===== TEKS PILIHAN
Sabtu, 25 Desember 2010

LEDGARD MUSUH DI BALIK KABUT

WD.Yoga
579 Hal-C I Publishing
Cetakan Pertama, November 2005

Baik karena saya ditagih penulisnya dan sudah berjanji untuk membuat review akan novel ini. Saya akhirnya membaca novel ini dengan serius. Dahi berkerut. Kata-kata dibaca detail. Samakin menemukan kesalahan semakin ada kelegaan (Jahat!). Yah, kalau saya tidak menemukan kesalahan. Nanti saya tak akan punya bahan untuk review ini.
Saya sebenarnya cukup menyesal telah membaca review buku ini di salah satu blog terlebih dahulu. Secara tidak langsung review itu menggaguku saat membaca. Saya jadi disibukkan dengan aktivitas menelisik kebenaran dari review tersebut. Benarkah begini? Benarkah begitu?
==========
### KETENTUAN LATIHAN
• A. Kutip bagian ulasan novel Ledgard di atas, mulai "Sabtu, 25 Desember" sampai "punya bahan untuk review ini.", termasuk kedua ujungnya.
• B. Jawab pertanyaan berikut berdasarkan ulasan novel Ledgard di atas.
(i) Kapan cetakan pertama novel itu terbit?
(ii) Berapa jumlah halaman novel itu?
(iii) Di mana penulis ulasan lebih dulu membaca review lain tentang buku ini?
===== BARIS TERSIMPAN
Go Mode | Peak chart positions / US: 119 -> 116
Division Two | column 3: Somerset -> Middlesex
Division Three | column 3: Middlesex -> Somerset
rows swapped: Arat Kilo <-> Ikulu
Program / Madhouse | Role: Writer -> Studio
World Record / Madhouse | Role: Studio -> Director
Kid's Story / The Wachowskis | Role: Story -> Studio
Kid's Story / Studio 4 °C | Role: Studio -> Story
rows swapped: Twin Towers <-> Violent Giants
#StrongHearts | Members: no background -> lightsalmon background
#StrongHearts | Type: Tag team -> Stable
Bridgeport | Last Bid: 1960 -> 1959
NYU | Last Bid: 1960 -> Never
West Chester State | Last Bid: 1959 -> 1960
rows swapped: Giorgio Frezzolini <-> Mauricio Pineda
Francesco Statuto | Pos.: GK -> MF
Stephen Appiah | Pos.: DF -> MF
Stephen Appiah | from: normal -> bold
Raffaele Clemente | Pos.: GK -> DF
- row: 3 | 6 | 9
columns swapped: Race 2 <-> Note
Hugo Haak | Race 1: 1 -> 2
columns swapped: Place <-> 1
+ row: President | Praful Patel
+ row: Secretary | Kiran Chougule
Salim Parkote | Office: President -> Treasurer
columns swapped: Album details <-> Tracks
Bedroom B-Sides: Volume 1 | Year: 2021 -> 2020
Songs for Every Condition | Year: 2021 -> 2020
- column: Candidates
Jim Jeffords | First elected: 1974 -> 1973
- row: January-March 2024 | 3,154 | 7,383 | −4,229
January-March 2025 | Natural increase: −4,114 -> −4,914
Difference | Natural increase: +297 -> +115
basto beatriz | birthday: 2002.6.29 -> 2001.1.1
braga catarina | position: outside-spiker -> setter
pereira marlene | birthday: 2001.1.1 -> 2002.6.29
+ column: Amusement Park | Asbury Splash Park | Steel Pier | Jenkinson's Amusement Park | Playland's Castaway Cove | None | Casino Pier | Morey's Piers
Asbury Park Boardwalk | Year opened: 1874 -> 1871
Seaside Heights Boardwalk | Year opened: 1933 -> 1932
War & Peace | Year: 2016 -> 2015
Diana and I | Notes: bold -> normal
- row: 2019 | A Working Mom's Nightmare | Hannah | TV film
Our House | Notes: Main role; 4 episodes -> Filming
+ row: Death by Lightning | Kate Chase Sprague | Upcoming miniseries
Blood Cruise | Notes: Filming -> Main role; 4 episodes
==========
### JAWABAN TIAP SOAL
• A.
Sabtu, 25 Desember 2010

LEDGARD MUSUH DI BALIK KABUT

WD.Yoga
579 Hal-C I Publishing
Cetakan Pertama, November 2005

Baik karena saya ditagih penulisnya dan sudah berjanji untuk membuat review akan novel ini. Saya akhirnya membaca novel ini dengan serius. Dahi berkerut. Kata-kata dibaca detail. Samakin menemukan kesalahan semakin ada kelegaan (Jahat!). Yah, kalau saya tidak menemukan kesalahan. Nanti saya tak akan punya bahan untuk review ini.

• B.
(i) November 2005
(ii) 579 halaman
(iii) Di salah satu blog